— Written task —
Make an exact copy of the records, with the images left out.

— Data for processing —
──────────────────────────────
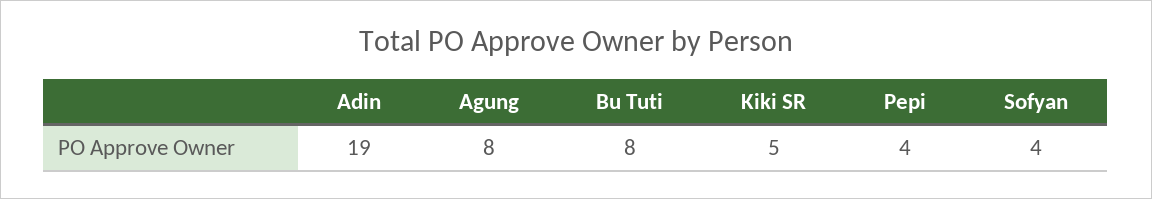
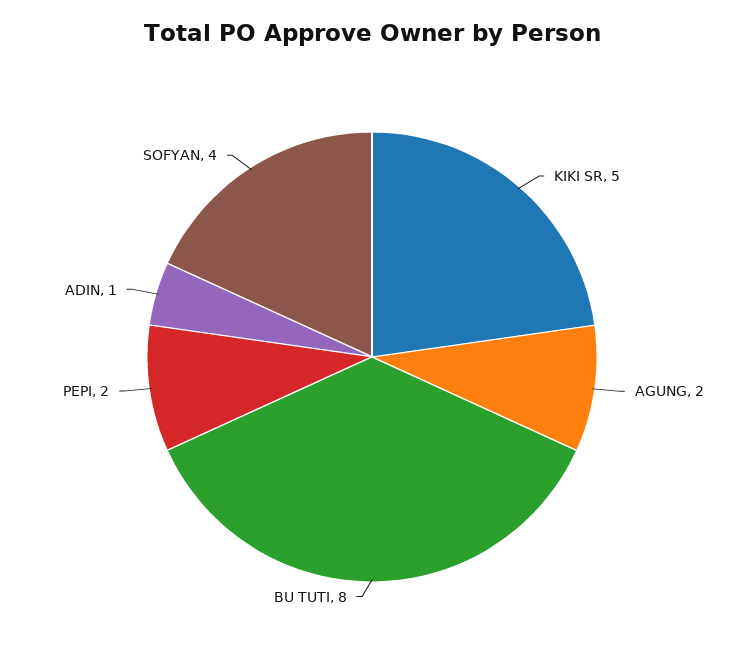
  {
-   "Adin": 19,
+   "Adin": 1,
-   "Agung": 8,
+   "Agung": 2,
    "Bu Tuti": 8,
    "Kiki SR": 5,
-   "Pepi": 4,
+   "Pepi": 2,
    "Sofyan": 4
  }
──────────────────────────────
— Reply to the task —
  {
-   "Adin": 19,
+   "Adin": 1,
-   "Agung": 8,
+   "Agung": 2,
    "Bu Tuti": 8,
    "Kiki SR": 5,
-   "Pepi": 4,
+   "Pepi": 2,
    "Sofyan": 4
  }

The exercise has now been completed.